Pienso en el gif como una expresión estética del confinamiento en el que cada día parece ser el mismo día repetido, como si nuestra vida no fuera ahora sino un video atrapado en la plataforma de You Tube reproduciéndose de manera incesante.
Muchos de los gif provienen de la cultura popular: fragmentos de películas, series, programas, etc. Me interesan, por ello, como ejercicios de bricolage. Me gusta su estética del “Hágalo usted mismo”: su hechura artesanal, su pobreza, su estética kitsch.
La borradora usa los gif para hacerlos decir cosas que no están previstas. Insertar la poesía como contranarrativa en medio de la proliferación y acumulación de material audiovisual, esa diarrea de imágenes como le llama Joan Fontcuberta. Pero La borradora no es una DJ literaria, figura propuesta por Nicholas Borriaud, es más bien una maquiladora que en sus ratos libres junta rebabas de las máquinas textuales que opera y las apila para construir con ellas una estructura temporal, un museo de la contingencia, un poema accidentado donde se hacen evidentes las gramáticas de la hipercultura. Como aparatos de la percepción contemporánea, exponen el déficit de atención resultado de la hiperestimulación sensorial en la época de Netflix.

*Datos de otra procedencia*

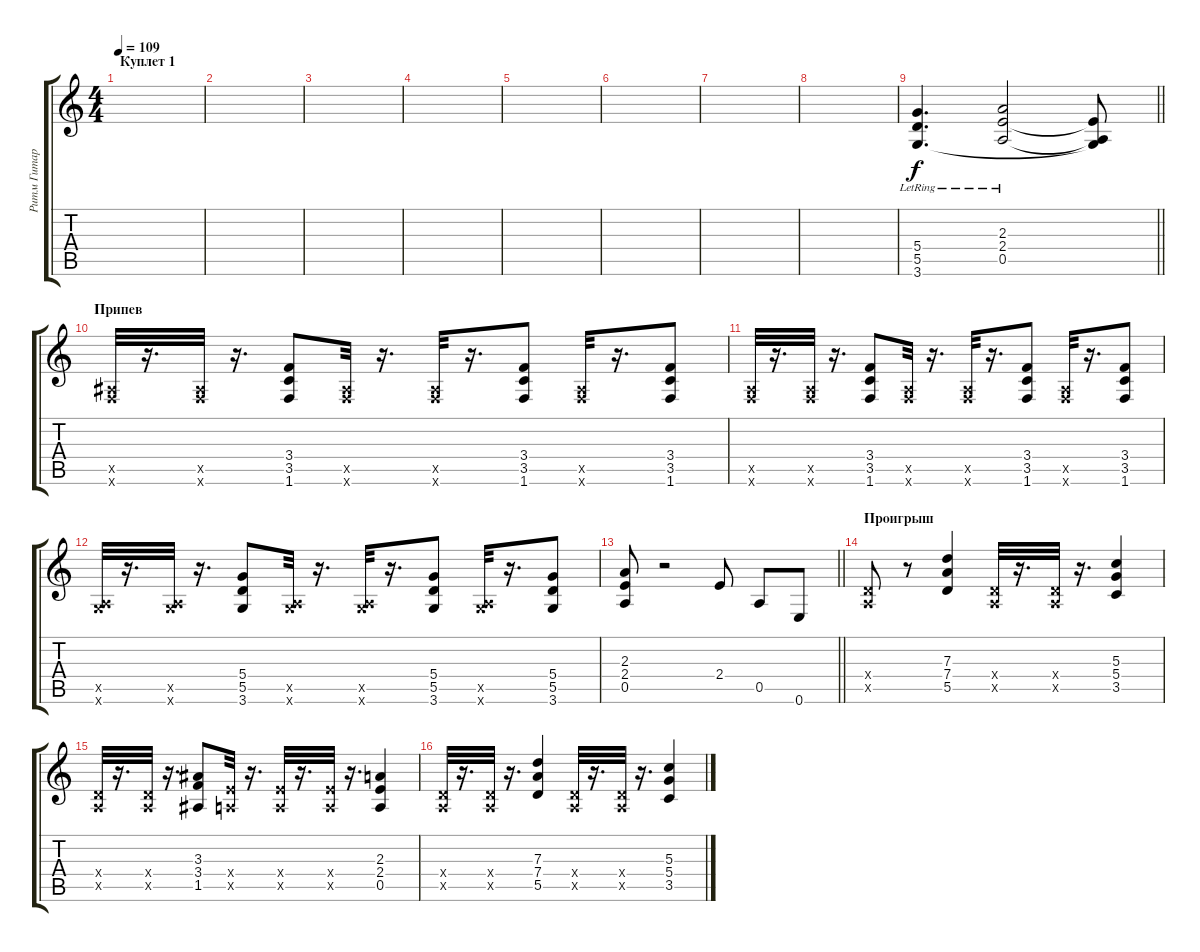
\track ("Ритм Гитара" "Ритм Гитар") {instrument distortionguitar}
\staff {score tabs}
\tuning (E4 B3 G3 D3 A2 E2) {hide}
\ts (4 4)
\section ("" "Куплет 1")
\tempo 109
\clef g2
\ks c
|
|
|
|
|
|
|
|
\barLineRight lightlight
(5.4{lr} 5.5 3.6).4{d} (2.3 2.4{lr} 0.5).2 (2.4{t} 0.5{t} 3.6{t}).8 |
\section ("" "Припев")
(1.5{x} 1.6{x}).32 r.16{d} (1.5{x} 1.6{x}).32 r.16{d} (3.4 3.5 1.6).8 (1.5{x} 1.6{x}).32 r.16{d} (1.5{x} 1.6{x}).32 r.16{d} (3.4 3.5 1.6).8 (1.5{x} 1.6{x}).32 r.16{d} (3.4 3.5 1.6).8 |
(0.5{x} 1.6{x}).32 r.16{d} (0.5{x} 1.6{x}).32 r.16{d} (3.4 3.5 1.6).8 (0.5{x} 1.6{x}).32 r.16{d} (0.5{x} 1.6{x}).32 r.16{d} (3.4 3.5 1.6).8 (0.5{x} 1.6{x}).32 r.16{d} (3.4 3.5 1.6).8 |
(0.5{x} 3.6{x}).32 r.16{d} (0.5{x} 3.6{x}).32 r.16{d} (5.4 5.5 3.6).8 (0.5{x} 3.6{x}).32 r.16{d} (0.5{x} 3.6{x}).32 r.16{d} (5.4 5.5 3.6).8 (0.5{x} 3.6{x}).32 r.16{d} (5.4 5.5 3.6).8 |
\barLineRight lightlight
(2.3 2.4 0.5).8 r.2 2.4.8 0.5.8 0.6.8 |
\section ("" "Проигрыш")
(0.4{x} 0.5{x}).8 r.8 (7.3 7.4 5.5).4 (0.4{x} 0.5{x}).32 r.16{d} (0.4{x} 0.5{x}).32 r.16{d} (5.3 5.4 3.5).4 |
(0.4{x} 0.5{x}).32 r.16{d} (0.4{x} 0.5{x}).32 r.16{d} (3.3 3.4 1.5).8 (2.4{x} 0.5{x}).32 r.16{d} (2.4{x} 0.5{x}).32 r.16{d} (2.4{x} 0.5{x}).32 r.16{d} (2.3 2.4 0.5).4 |
(0.4{x} 0.5{x}).32 r.16{d} (0.4{x} 0.5{x}).32 r.16{d} (7.3 7.4 5.5).4 (0.4{x} 0.5{x}).32 r.16{d} (0.4{x} 0.5{x}).32 r.16{d} (5.3 5.4 3.5).4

De acuerdo con Hito Steyerl: “cada vez que una imagen es copiada, manipulada y pegada, su definición se deteriora. Por lo tanto, la pérdida de visualidad en estas imágenes es proporcional al aumento de su movimiento y circulación por distintas redes”. En eso radica su potencial subversivo aunque también es muestra de las contradicciones que nos interpelan. El gif expresa la inercia creativa de una multitud que desdeña las academias y las pedagogías estructuradas abrazando la inmediatez; así también aparece en él nuestro oportunismo mediático y el espíritu plagiario de la vida contemporánea. En esta forma expresiva habita una capacidad latente para transgredir las autorías y los rituales literarios, pero al mismo tiempo aparece en ella la sumisión de las prácticas del enjambre digital, criticadas por Byung-Chul Han, en las que la diversidad aparente es también homogeneidad programada, congregación efímera y olvido.

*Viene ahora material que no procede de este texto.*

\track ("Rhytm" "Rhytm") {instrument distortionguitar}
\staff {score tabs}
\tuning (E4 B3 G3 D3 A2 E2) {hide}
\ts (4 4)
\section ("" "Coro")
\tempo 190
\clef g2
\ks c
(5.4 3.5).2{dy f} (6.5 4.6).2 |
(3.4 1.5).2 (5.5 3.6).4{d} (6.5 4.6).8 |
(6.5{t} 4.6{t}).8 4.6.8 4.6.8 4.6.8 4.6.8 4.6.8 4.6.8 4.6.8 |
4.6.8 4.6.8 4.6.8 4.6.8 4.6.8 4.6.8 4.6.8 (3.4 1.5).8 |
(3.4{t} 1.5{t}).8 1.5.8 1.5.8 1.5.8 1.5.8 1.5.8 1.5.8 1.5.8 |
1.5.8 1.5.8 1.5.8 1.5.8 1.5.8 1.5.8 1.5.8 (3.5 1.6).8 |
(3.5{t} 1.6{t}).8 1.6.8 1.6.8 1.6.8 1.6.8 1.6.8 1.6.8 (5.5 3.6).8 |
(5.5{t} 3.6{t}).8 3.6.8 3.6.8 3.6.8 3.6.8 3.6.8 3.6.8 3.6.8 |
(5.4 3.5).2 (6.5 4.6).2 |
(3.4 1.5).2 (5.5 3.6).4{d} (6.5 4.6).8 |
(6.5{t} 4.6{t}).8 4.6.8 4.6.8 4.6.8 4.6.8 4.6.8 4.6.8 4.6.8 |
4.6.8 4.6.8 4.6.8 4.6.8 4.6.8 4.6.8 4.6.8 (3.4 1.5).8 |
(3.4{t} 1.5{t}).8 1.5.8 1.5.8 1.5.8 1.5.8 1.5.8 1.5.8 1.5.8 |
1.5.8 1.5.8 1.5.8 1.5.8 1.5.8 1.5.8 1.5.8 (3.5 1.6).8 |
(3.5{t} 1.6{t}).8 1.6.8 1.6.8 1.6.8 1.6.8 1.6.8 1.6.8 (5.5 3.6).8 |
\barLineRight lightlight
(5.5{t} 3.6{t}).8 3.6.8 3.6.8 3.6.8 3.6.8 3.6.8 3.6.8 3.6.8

Víctima de la neurosis, la paranoia y el miedo que asola en la comunicación virtual, La borradora utiliza sus creaciones como estrategia de supervivencia. A través de los videopomeas La borradora recodifica, invade, transita en las pantallas y habita la mirada de aquellos que le permiten ingresar a sus dispositivos, es decir, a su hogar.

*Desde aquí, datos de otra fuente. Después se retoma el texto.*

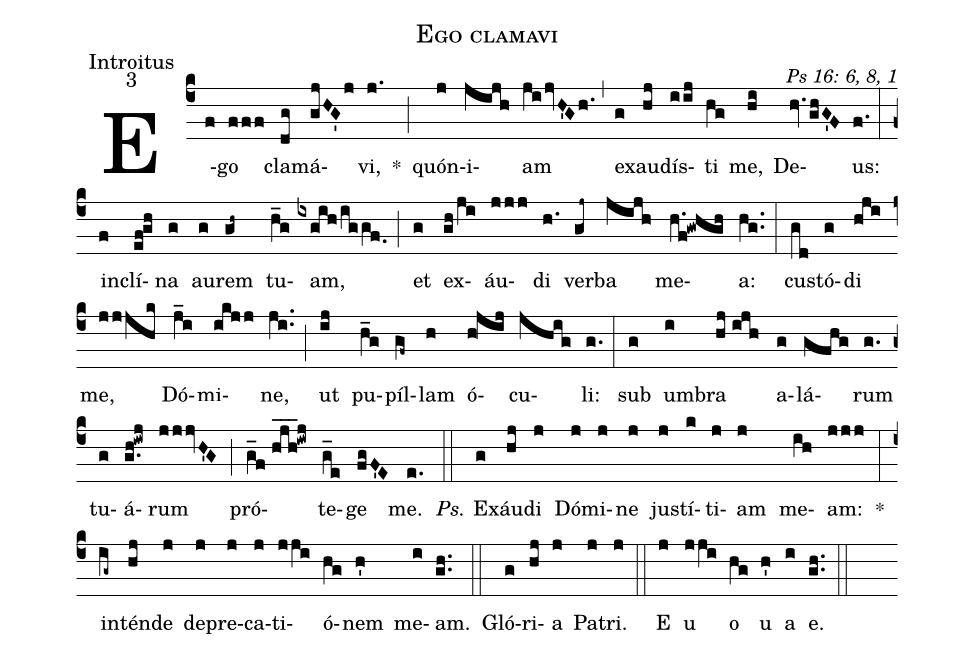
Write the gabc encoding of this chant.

name: Ego clamavi;
office-part: Introitus;
mode: 3;
commentary: Ps 16: 6, 8, 1;
%%
(c4) E(f)go(fff) cla(dg)má(gjHG'j)vi,(j.) *(;) quón(j)i(jijh)am(jijvH'Gh.) (,) ex(g)au(hj)dís(iij)ti(hg) me,(hi) De(hv.ghG'F)us:(f.) (:)
in(f)clí(ef!gh)na(g) au(g)rem(gh~) tu(h_g)am,(ixgih/iggf.0) (;) et(g) ex(gh/ji)áu(jjj)di(h.) ver(gj~)ba(jijh) me(h.f!gwhgh)a:(hg..) (:)
cus(gd)tó(g)di(hji) me,(jjjhk) Dó(j_i)mi(ikjj)ne,(ji..) (;) ut(ij) pu(h_g)píl(gf~)lam(h) ó(h!jij)cu(jhig)li:(g.) (:)
sub(g) um(i)bra(hj//ijh) a(g)lá(gfhg)rum(g.) tu(g)á(g.h!iwj)rum(jjjvH'G) (;) pró(g_f//hjh___!iwj)te(g_e)ge(fgF'E) me.(e.) (::)
<i>Ps.</i> Ex(g)áu(hj)di(j) Dó(j)mi(j)ne(j) jus(j)tí(k)ti(j)am(j) me(ih)am:(jjj) *(:)
in(ig~)tén(hj)de(j) de(j)pre(j)ca(j)ti(jji)ó(hg)nem(h') me(i)am.(gh..) (::)
Gló(g)ri(hj)a(j) Pa(j)tri.(j) (::)
<eu>E(j) u(jji) o(hg) u(h') a(i) e.</eu>(gh..) (::)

Si una de las palabra más buscadas en Google durante el 2020 fue traducción es porque habitamos en un mundo de transferencias donde los lenguajes acumulados en la hiperproducción cultural de la pandemia se distorsionan con mucha frecuencia volviéndose ilegibles. Los videopoemas son una forma de asimiliar el subtitulaje necesario para comprender e intervenir en la confusión, la transitoriedad y el habitar codificado en la era de la comunicación digital.
Los video-poemas que presento aquí son Subtitulaje y La Borradora. El primero es una manufactura de retazos verbales recolectados frente al ordenador. Se trata del registro psicopatológico del habitar en confinamiento. Anoté mis obsesiones, mi presencia diluída, mi actuación en las redes y mi distanciamiento social. Los gif utilizados provienen, sobre todo, de la poética glitch, errores de codificación que se celebran jubilosos como el triunfo de la imperfección, las risas siniestras acompañan y aplauden la repetición, sonorisando la pulsión de superviviencia. Por otra parte, La borradora es un manifiesto, un llamado a la rebelión, una puesta en cuestionamiento de la escritura retórica, una denuncia de las dictaduras nada blandas del mundo editorial. Un trabajo que se adhiere a las literaturas del no, porque en el México contemporáneo hay muchas cosas que necesitan ser borradas.